Yakın zamanda Suudi Arabistan’da çalışmaya başlayan bir arkadaşım burada müthiş bir Rönesans gerçekleştiğini anlatıp duruyor. Kadınların özgürleştiğini, sanata önem verildiğini, kültür merkezleri açıldığını, Atatürk’ten övgüyle bahsedildiğini söylüyor. Bu sohbetlerde şunu bir kez daha fark ettim: Osmanlı İmparatorluğu yüzyıllarca o topraklarda var olmasına rağmen, Arap ülkelerinin kültürüyle ilgili pek bir şey bilmiyorum. Bu kısmen eğitim hayatımda bir eksiklik, kısmen benim meraksızlığım. Bir de şunu düşündüm: Türkiye’nin birçok şehrinde müze gezmeme rağmen, bu müzelerde Osmanlı İmparatorluğu’nun yayıldığı ülkelerin çoğundan herhangi bir şey görmedim.
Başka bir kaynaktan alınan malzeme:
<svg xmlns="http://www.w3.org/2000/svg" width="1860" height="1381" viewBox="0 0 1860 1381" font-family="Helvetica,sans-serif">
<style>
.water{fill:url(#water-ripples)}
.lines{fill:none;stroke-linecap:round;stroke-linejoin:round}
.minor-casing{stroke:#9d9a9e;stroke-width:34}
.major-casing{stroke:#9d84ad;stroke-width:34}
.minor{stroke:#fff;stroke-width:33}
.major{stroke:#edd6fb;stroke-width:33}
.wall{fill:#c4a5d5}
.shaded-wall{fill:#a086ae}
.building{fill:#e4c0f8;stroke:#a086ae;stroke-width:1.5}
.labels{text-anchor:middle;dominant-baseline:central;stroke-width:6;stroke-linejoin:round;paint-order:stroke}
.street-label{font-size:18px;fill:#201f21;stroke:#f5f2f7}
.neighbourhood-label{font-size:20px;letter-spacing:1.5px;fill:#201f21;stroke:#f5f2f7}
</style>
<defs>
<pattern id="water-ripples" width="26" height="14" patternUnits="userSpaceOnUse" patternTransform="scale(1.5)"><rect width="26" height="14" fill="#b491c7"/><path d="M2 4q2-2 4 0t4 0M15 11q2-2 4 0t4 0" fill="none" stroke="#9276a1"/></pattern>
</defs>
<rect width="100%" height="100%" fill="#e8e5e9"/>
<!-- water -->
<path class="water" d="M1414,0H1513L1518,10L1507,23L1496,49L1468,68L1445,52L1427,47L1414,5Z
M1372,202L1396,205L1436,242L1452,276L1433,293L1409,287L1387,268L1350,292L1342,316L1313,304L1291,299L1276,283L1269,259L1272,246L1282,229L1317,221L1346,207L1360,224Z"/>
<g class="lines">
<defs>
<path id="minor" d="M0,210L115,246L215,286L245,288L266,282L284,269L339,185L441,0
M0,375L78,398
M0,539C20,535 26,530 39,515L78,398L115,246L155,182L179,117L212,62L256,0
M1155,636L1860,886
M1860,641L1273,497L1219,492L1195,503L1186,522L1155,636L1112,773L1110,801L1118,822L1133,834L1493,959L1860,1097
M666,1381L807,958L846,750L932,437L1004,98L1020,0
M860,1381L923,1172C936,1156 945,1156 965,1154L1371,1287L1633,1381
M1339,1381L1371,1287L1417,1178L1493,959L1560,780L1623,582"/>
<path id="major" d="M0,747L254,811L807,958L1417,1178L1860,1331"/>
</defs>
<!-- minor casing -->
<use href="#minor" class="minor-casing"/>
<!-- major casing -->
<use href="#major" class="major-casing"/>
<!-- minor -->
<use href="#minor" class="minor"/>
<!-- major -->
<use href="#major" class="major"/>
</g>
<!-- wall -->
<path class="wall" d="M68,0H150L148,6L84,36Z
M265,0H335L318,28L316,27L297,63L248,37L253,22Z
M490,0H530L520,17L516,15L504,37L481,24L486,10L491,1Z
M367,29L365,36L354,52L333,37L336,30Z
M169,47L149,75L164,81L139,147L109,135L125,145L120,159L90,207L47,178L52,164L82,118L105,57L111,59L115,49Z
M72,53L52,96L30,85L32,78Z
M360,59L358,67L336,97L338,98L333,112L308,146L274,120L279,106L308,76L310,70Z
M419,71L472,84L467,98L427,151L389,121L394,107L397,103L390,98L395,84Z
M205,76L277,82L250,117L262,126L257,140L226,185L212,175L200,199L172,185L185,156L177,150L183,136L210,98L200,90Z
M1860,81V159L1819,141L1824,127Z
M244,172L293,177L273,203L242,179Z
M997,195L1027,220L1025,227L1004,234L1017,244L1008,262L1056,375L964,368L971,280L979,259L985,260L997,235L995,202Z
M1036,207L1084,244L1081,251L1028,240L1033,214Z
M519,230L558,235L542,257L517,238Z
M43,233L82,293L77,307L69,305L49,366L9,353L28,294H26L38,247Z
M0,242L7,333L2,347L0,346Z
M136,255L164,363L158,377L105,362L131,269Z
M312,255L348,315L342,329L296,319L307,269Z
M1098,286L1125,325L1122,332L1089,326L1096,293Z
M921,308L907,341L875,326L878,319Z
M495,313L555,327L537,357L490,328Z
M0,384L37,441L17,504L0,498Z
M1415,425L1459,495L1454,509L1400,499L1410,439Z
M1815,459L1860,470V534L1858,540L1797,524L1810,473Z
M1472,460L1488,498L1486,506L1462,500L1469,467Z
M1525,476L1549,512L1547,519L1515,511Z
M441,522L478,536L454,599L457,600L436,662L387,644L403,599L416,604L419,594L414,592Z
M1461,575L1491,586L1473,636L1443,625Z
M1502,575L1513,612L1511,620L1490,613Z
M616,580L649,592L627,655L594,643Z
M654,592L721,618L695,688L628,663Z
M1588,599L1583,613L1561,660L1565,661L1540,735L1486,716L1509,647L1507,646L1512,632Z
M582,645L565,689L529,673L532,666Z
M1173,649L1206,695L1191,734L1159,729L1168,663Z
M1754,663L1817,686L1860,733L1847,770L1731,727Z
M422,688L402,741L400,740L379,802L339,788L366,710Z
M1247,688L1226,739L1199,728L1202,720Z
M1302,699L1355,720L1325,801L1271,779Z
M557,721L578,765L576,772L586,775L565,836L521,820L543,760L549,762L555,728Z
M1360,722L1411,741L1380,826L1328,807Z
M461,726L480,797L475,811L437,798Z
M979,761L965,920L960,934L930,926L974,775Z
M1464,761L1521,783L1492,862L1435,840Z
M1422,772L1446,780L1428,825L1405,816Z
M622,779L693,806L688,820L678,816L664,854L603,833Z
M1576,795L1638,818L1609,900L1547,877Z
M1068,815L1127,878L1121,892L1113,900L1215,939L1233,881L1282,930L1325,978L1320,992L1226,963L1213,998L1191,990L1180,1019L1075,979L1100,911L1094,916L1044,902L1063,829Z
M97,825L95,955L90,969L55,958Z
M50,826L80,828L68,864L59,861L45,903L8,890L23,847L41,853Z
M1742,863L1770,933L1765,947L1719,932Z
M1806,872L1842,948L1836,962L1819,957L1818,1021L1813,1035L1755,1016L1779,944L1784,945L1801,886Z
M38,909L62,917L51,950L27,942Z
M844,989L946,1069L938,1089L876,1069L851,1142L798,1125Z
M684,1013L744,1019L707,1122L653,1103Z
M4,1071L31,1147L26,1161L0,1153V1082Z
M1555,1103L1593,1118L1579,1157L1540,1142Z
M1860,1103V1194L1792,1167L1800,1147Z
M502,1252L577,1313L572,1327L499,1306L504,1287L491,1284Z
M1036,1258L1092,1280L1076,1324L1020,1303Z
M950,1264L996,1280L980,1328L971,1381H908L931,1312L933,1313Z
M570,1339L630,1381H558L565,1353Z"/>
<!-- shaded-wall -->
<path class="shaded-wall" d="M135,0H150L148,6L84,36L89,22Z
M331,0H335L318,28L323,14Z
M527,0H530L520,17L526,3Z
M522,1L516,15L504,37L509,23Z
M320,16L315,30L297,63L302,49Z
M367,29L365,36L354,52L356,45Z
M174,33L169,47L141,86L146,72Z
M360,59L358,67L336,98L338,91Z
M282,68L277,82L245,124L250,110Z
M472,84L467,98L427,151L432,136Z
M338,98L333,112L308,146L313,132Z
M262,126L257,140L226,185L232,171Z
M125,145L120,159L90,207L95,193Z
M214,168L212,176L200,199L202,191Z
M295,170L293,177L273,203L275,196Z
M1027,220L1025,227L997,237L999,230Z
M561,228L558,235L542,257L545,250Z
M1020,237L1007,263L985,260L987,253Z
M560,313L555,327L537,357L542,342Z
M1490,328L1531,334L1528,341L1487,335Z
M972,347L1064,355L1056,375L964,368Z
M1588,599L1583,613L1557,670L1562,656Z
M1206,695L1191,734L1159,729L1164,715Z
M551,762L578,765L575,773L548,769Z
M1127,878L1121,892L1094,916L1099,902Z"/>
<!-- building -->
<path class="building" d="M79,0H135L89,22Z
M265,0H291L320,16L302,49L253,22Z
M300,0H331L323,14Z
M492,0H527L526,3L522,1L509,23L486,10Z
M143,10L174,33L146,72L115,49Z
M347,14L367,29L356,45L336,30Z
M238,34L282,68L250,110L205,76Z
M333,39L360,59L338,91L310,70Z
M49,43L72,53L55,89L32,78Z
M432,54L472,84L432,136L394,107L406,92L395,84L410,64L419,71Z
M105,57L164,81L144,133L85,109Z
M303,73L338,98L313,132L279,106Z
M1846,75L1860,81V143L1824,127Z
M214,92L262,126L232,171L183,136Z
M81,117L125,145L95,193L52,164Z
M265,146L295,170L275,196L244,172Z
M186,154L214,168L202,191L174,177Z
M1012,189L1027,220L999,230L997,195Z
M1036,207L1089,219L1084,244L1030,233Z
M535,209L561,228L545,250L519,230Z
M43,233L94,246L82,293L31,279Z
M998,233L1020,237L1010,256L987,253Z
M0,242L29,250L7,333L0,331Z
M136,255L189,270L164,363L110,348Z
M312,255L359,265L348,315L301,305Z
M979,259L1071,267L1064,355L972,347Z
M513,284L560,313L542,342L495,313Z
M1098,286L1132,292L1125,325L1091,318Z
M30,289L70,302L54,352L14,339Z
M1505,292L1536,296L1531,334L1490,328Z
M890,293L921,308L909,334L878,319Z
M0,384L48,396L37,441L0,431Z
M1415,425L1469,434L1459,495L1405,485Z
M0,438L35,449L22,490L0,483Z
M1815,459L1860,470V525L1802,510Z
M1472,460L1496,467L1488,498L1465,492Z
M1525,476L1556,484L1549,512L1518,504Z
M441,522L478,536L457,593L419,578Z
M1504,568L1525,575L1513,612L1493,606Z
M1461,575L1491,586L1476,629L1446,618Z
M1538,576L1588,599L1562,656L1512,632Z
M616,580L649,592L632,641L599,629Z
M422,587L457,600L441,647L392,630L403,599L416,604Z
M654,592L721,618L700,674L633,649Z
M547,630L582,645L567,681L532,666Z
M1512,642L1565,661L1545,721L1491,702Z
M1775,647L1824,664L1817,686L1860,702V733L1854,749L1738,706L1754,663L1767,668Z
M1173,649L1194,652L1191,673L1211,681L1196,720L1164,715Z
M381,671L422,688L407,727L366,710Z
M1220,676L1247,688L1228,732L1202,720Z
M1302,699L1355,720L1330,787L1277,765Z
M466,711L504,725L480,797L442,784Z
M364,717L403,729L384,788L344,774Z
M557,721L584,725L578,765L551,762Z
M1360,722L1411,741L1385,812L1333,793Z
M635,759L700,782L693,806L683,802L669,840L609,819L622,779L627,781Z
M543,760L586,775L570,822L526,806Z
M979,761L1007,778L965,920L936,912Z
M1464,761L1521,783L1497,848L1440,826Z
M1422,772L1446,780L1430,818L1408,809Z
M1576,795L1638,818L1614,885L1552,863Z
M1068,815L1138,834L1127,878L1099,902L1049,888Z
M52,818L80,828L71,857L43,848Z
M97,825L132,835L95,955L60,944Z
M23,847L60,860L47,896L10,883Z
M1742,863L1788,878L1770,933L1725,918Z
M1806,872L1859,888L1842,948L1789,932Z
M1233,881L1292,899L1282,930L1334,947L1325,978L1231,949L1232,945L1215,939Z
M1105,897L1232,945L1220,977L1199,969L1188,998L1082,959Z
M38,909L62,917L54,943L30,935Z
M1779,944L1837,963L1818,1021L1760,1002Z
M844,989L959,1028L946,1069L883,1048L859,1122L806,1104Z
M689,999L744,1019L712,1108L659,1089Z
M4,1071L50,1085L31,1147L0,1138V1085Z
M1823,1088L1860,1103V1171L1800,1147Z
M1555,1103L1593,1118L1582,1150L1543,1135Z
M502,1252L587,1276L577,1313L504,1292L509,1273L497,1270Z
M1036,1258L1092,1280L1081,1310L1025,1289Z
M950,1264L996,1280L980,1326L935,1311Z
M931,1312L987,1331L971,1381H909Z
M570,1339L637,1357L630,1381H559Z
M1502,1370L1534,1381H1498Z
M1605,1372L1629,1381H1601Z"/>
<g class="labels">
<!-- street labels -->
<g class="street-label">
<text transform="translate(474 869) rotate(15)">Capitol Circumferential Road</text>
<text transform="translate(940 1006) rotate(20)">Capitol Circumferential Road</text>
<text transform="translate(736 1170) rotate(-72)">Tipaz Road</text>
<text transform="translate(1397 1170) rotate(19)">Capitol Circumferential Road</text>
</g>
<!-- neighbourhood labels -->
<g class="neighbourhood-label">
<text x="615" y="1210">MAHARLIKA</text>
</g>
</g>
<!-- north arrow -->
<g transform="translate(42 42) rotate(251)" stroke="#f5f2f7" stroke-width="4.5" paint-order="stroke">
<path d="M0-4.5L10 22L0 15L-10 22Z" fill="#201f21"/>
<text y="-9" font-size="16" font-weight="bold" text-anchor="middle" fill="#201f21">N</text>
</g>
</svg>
Bolca bu topraklardaki eski Yunan, eski Roma eserleri, Hititler, Urartular…
Oysa mesela İngiltere’de öyle mi? Londra’daki British Museum ve Natural History Museum, adeta sömürgecilik destanı. Yakın zamanda Natural History Museum’u dolaşırken en üst katta, neredeyse bulunamayacak bir köşede şöyle bir plaket keşfettik: “Natural History Museum imparatorluk, sömürgecilik ve keşif bağlamlarında kuruldu. Galerilerimizde ve koleksiyonlarımızda bu mirasın damgaları olduğunun farkındayız. Kurumumuzun tarihini anlamak için bir değerlendirmeye giriştik. Müzemizin tarihçesini ve koleksiyonumuzu, müzede temsil edilen halkların tam hikayelerini anlatabilmek ve müzemizin kökenini doğru şekilde ortaya koyabilmek için bu araştırmanın sonuçlarını kullanacağız. Natural History Museum’u daha kapsayıcı ve çeşitlilikleri kucaklayıcı bir kurum yapma stratejimiz doğrultusunda attığımız pek çok adımdan sadece biri bu.” Yetmez ama evet.
Batı’da büyük kurumlar sömürgecilikle hesaplaşmaya daha yeni yeni başlarken sömürgeciliğin bize dek uzanan etkilerini anlamak için hâlâ en iyi yer edebiyat. İşte iki öneri:
📚 David Diop, Gece Tüm Kanlar Karadır: 2021 yılında Uluslararası Booker ödülünü kazanan bu romanı, doğrusu okumak pek kolay değil, ama yüzde yüz buna değer.
Birinci Dünya Savaşı esnasında Fransızlar için savaşmak zorunda kalan Senegalli bir askerin hikayesini anlatıyor. Savaş, ırk ve sömürgecilik üzerine önemli sorular soran bu kısa eser, esasında şiddete yönelik tavrının muğlaklığıyla biraz eleştirildi. Ancak zor soruların kolay cevapları olmadığını anlamak bu yüzyılda en önemli dersimiz.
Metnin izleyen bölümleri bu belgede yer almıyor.